IT’S HARD to believe now, but lobster used to be a poor man’s food. So despised was it, once, that servants had clauses written into their contracts limiting the number of days employers could require them to eat it. In colonial America, it was considered inhumane even for prisons to feed it to inmates more than once a week.
Since then, lobsters have done some serious social climbing. And I was reflecting on their achievement when, last weekend, I caught one of my own for the first time. As we looked each other in the optical sensors, it struck me that my lobster was a metaphor for the entire species. He had just come up in the world dramatically, after all. But he didn’t seem very happy about it.
Actually, the lobster wasn’t mine, in any real sense. He was in one of a dozen pots kept off Greenore by my old friend and neighbour Jim Marks, whose boat we were bobbing around in at the time. My sole contribution had been to haul the pot up from the sea bottom. And the only skill involved was trying not to fall over the side while doing it.
Still, not having caught so much as a goldfish in my life prior to then, the lobster-hauling did seem vaguely heroic, even Hemingwayesque. For several minutes afterwards, I felt like a hardened sea-angler. Then the feeling in my stomach that I had been trying to ignore since we left Greenore returned with a vengeance.
Inland, it was a calm day. Out where Carlingford Lough meets the Irish Sea, it was choppier that a butcher’s knife. Even finding the pot markers among the heaving waves was a challenge. By the time we’d lifted them all, I was nearly as green around the gills as the useless European crabs that were most of the pots’ main contents.

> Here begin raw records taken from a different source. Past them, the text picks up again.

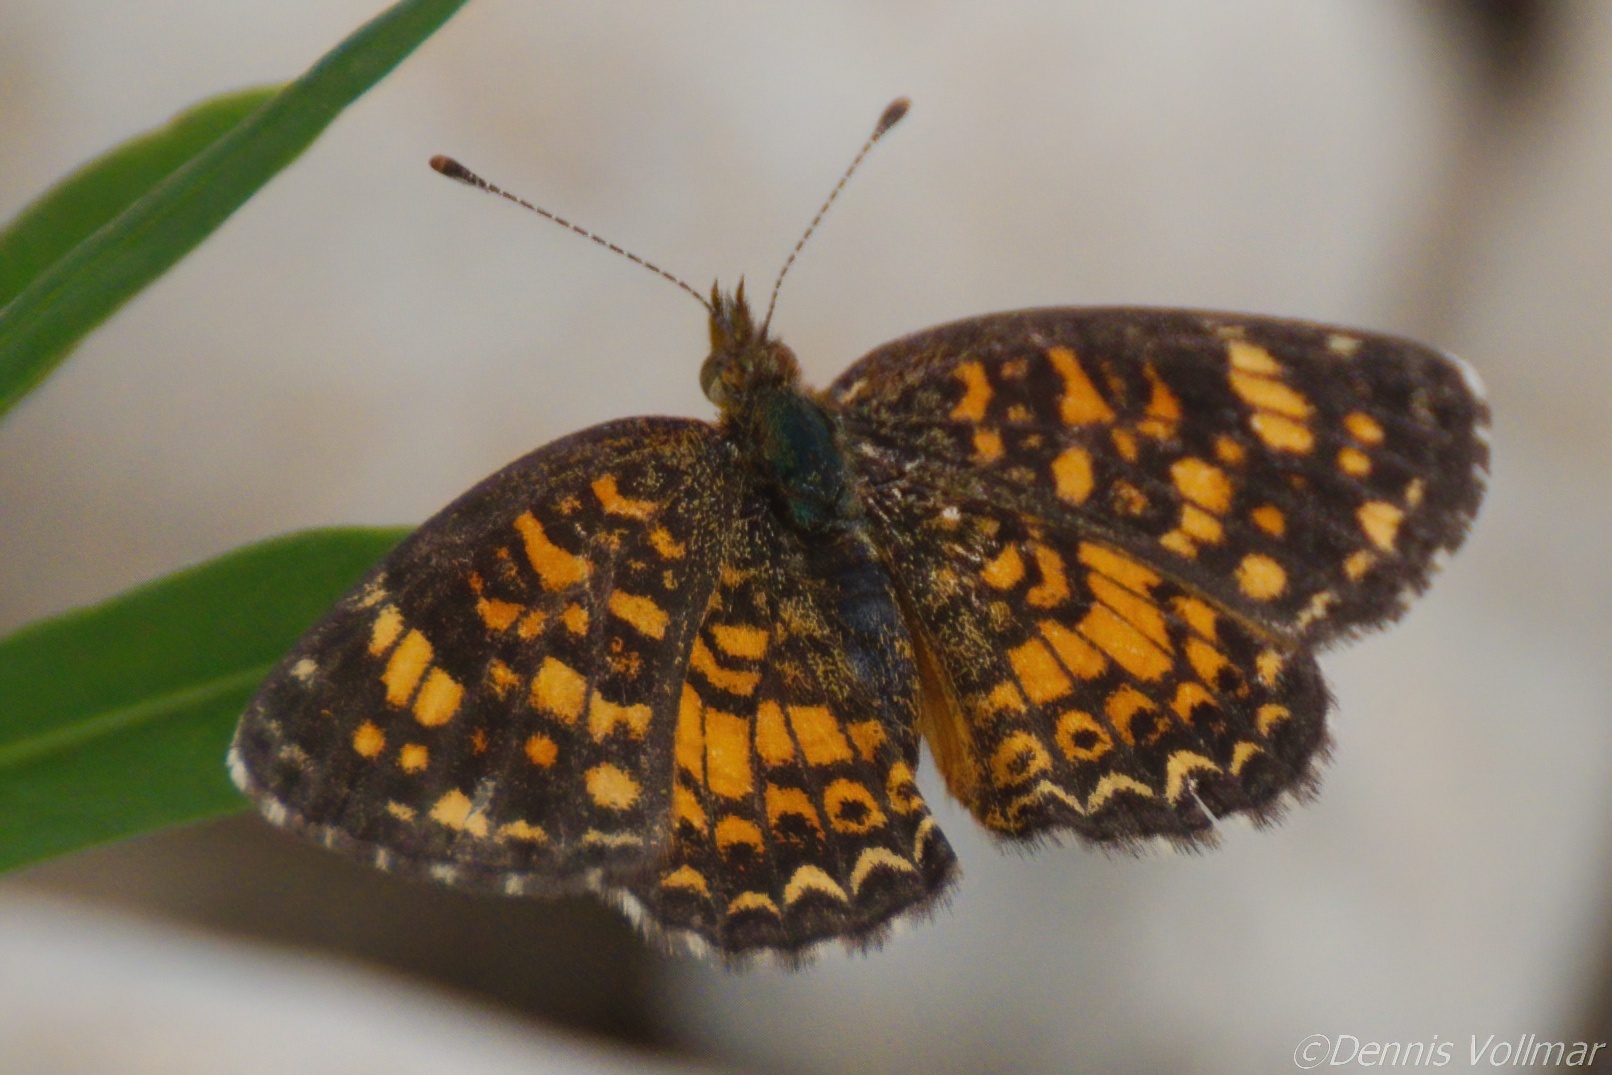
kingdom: Animalia
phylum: Arthropoda
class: Insecta
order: Lepidoptera
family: Nymphalidae
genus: Phyciodes
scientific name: Phyciodes vesta
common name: Vesta crescent
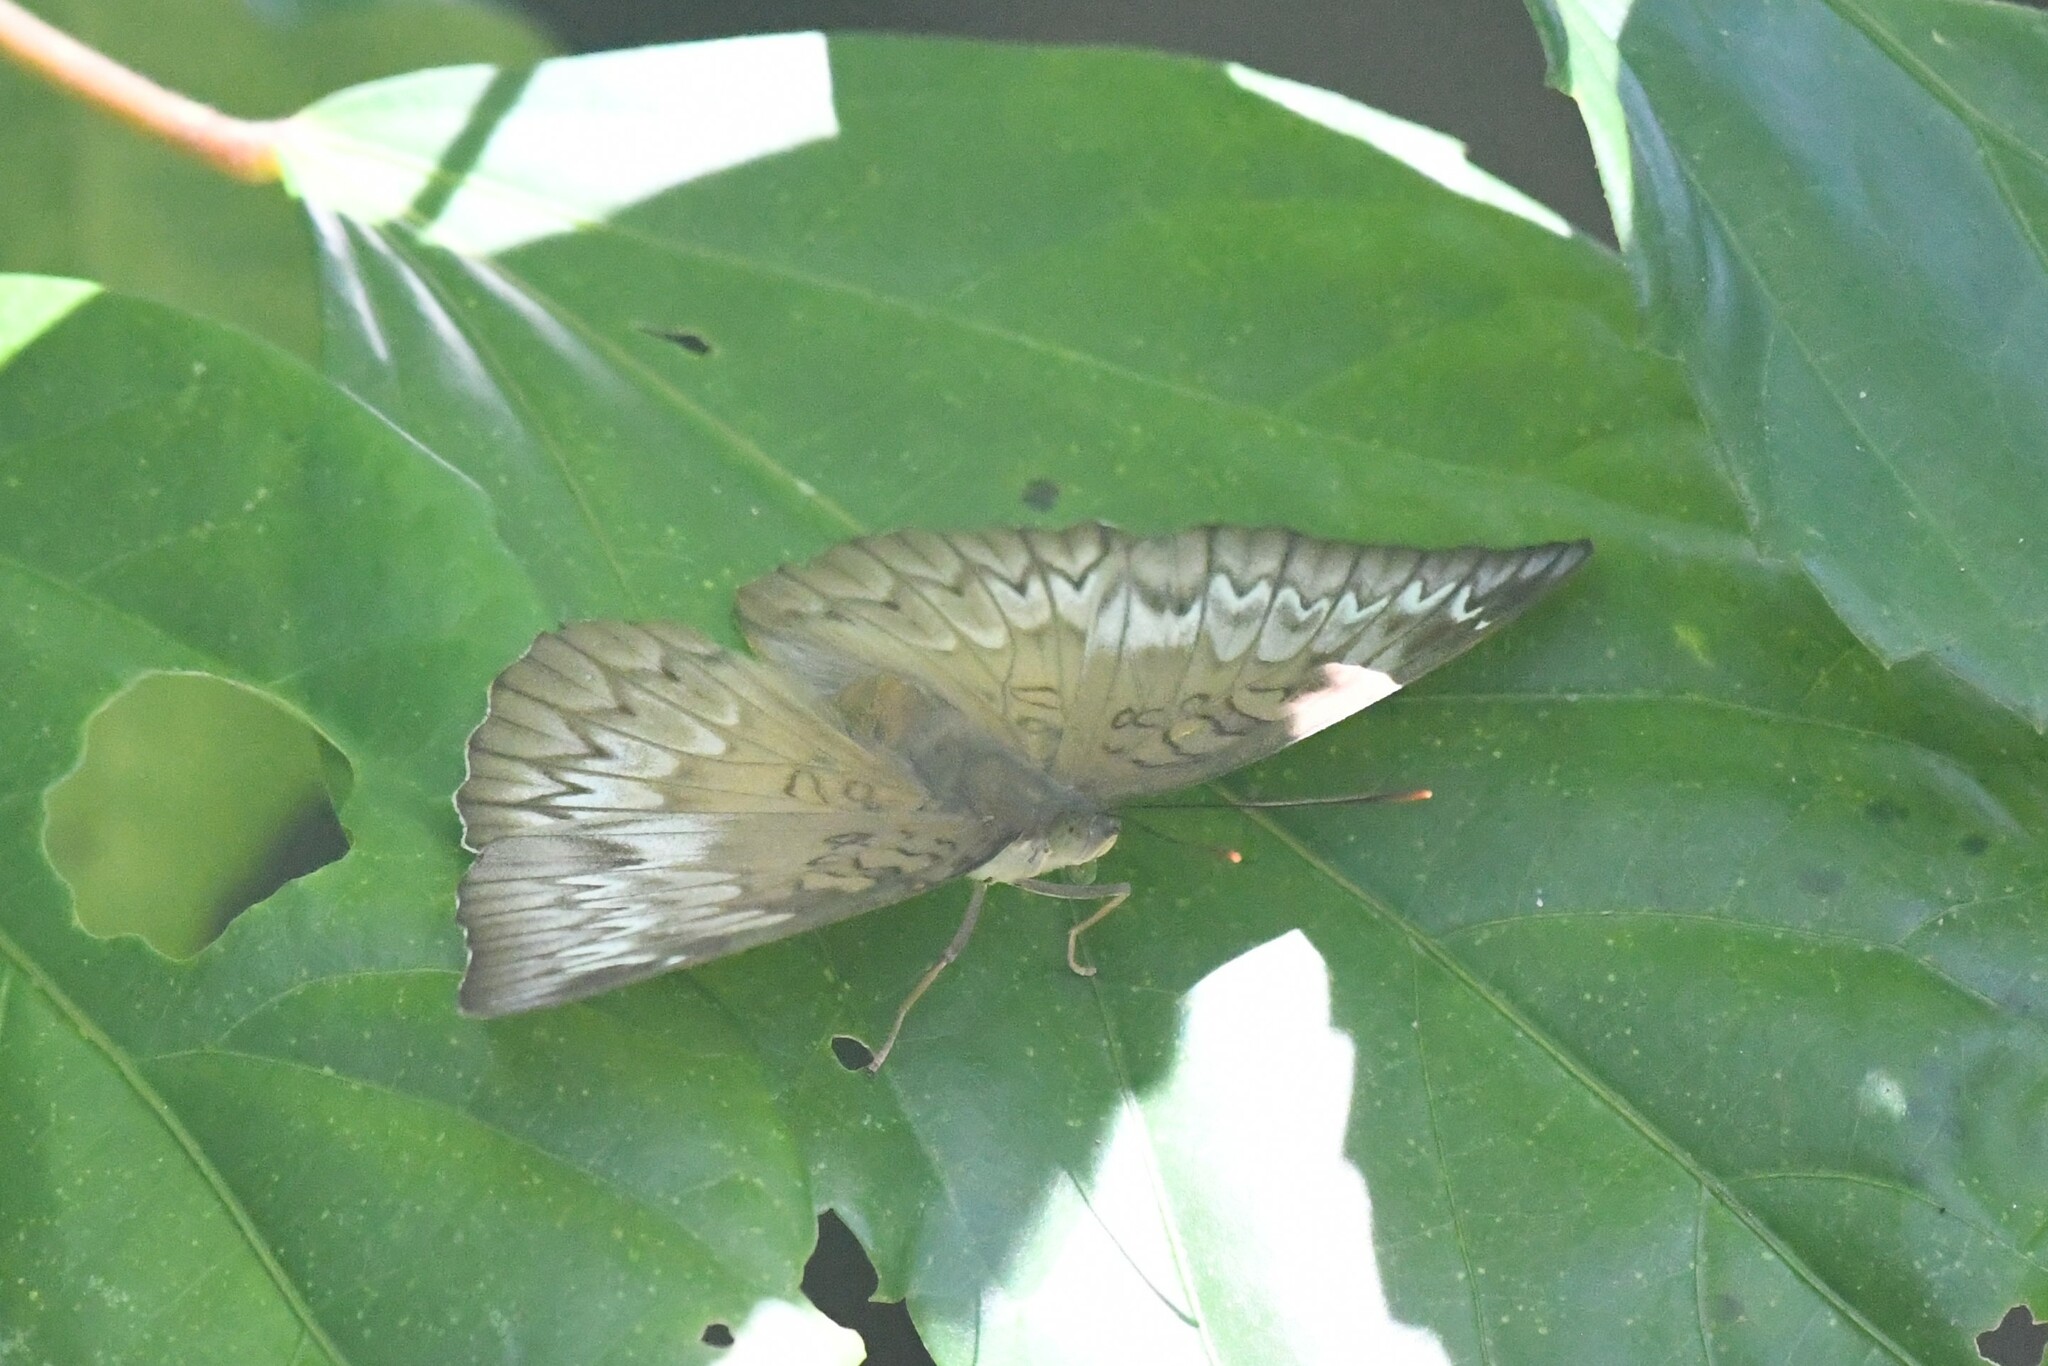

It was a big relief when we put in for a while at Cranfield, over on the Co Down side of the water. It took only half an hour there for my stomach to settle again. But any temptation to congratulate myself was tempered by the spectacle of the other crew members, Conor (15) and Sean (11): who were both completely unperturbed by the swell and, to prove it, had already eaten my lunch.
THE ORIGINAL PLAN, once the pots were lifted, was to head further out to sea and fish for mackerel. But with the wind strengthening, we changed tack. Instead, on the way back, we stopped in the channel, where the bigger ships enter the lough, and dropped a line. If there were any mackerel inshore, we’d get them here.
In fact, rather than gain mackerel we lost the line: probably caught “in a wreck”, Jim thought. And sure enough, thanks to the many hazardous rocks in the area, there are plenty of submerged ships. So common were wrecks here once, and so lucrative to locals ashore, it’s said that the children of Cranfield used to go to bed on windy nights praying: “God bless Mammy and Daddy, and send a big ship ashore in the morning”.
But of course, some shipwrecks did nobody any good. One of the worst was in 1916 when a steamer left Greenore for Holyhead and, minutes later, collided with an inbound collier. Both sank and, of more than 90 crew and passengers, only one survived.
The dangerously narrow channel was probably the main factor, although an inquiry also blamed lack of co-ordination between the emergency services. Warning signals from the lighthouse were inaudible on land, so that the Greenore lifeboat didn’t launch and it was hours before coastguards in Greencastle heard of the disaster.
Things have much improved since. One of the reasons we visited Cranfield on Saturday was a day-long festival revolving around marine safety. There were lifeboat and helicopter rescue demonstrations, with involvement from both sides of the Border.
And to appease the piratical local children, the organisers had also wisely laid on bouncy castles.
ANYWAY, despite the conditions, we made it back to Greenore safely, with four lobsters and a bucketful of the more edible crabs. There only remained now the challenge of preparing our catch for the table, which in its own way was not for the faint-hearted.
This, incidentally, is key to the lobster’s latter-day rise. Part of the stigma formerly attaching to it was that it used to be dead before cooking and was then often preserved for shipping over long distances, by which time it was often best avoided.
Now, of course, the norm is to boil lobster alive: an event that typically happens close to where it’s eaten. It has thereby become one of the freshest of all foods, and at least before being smothered in sauces, one of the healthiest too.
I won’t go into the question of whether lobsters feel pain, as we understand it, if only because David Foster Wallace did so at length some years ago in a famous essay called Consider the Lobster. I have read that essay and, 10,000 words later, was no closer the answer, which seems to lie somewhere between science and philosophy.
But in common with Wallace, I think there is at least something to be said for the fact that, unlike the results of factory farming, which are packaged in such a way that you don’t have to think about where they came from, you do usually have to confront the fate of the lobster, if only when choosing him from a restaurant tank.
In this sense, I confronted my lobster first in a boat, and then later in a kitchen, just before he went into the saucepan. In between, I held him – if not lovingly, then very carefully – behind the pincers. Then I saw him go from black-and-blue, pre-cooking, to the colour of an Irish suntan. After which, with all due solemnity and some guilt, I had him for Sunday lunch. And not that it will be any consolation to the lobster, but he was very good indeed.